● Problem to solve
Every line below from the one containing "Scale 8 nm per" to the final line must be reproduced exactly, and no other line may appear in the answer.

● Data in this exercise
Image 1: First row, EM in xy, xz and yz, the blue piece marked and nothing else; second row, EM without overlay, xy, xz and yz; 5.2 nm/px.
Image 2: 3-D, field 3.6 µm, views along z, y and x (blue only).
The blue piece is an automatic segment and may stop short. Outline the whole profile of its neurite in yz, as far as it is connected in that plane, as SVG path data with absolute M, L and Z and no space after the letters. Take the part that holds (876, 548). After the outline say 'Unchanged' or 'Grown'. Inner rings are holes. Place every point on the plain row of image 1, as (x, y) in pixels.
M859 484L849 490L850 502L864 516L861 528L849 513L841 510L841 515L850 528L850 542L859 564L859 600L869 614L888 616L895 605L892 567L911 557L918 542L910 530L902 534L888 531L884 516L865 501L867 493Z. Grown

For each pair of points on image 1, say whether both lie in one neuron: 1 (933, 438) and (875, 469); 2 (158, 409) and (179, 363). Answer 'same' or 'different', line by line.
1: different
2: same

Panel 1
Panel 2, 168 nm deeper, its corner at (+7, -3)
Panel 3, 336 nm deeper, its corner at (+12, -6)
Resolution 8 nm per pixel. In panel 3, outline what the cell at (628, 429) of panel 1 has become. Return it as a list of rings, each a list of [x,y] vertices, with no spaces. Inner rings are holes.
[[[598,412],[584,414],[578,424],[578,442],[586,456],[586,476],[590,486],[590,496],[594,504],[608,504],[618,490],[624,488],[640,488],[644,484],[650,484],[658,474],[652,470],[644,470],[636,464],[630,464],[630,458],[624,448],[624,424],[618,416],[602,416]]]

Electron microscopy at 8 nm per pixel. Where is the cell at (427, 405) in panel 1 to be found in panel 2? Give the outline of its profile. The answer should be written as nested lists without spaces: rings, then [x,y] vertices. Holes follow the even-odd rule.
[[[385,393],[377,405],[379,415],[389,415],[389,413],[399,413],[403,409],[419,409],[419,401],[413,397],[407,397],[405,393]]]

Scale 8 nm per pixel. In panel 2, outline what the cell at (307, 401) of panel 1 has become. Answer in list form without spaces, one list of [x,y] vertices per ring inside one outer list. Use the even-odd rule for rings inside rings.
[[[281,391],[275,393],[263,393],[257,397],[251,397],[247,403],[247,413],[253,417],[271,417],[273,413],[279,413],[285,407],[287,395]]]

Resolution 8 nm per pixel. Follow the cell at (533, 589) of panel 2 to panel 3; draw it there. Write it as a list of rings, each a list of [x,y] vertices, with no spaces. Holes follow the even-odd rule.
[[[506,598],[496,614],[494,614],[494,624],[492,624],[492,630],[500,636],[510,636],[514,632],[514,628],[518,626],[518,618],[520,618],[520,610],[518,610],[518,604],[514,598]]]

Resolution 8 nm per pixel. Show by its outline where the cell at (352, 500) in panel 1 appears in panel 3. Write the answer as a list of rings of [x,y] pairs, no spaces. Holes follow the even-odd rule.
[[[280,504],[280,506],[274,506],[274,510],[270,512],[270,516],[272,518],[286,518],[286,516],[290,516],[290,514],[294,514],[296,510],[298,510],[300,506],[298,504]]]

● Task answer
Scale 8 nm per pixel. In panel 2, outline what the cell at (307, 401) of panel 1 has become. Answer in list form without spaces, one list of [x,y] vertices per ring inside one outer list. Use the even-odd rule for rings inside rings.
[[[281,391],[275,393],[263,393],[257,397],[251,397],[247,403],[247,413],[253,417],[271,417],[273,413],[279,413],[285,407],[287,395]]]

Resolution 8 nm per pixel. Follow the cell at (533, 589) of panel 2 to panel 3; draw it there. Write it as a list of rings, each a list of [x,y] vertices, with no spaces. Holes follow the even-odd rule.
[[[506,598],[496,614],[494,614],[494,624],[492,624],[492,630],[500,636],[510,636],[514,632],[514,628],[518,626],[518,618],[520,618],[520,610],[518,610],[518,604],[514,598]]]

Resolution 8 nm per pixel. Show by its outline where the cell at (352, 500) in panel 1 appears in panel 3. Write the answer as a list of rings of [x,y] pairs, no spaces. Holes follow the even-odd rule.
[[[280,504],[280,506],[274,506],[274,510],[270,512],[270,516],[272,518],[286,518],[286,516],[290,516],[290,514],[294,514],[296,510],[298,510],[300,506],[298,504]]]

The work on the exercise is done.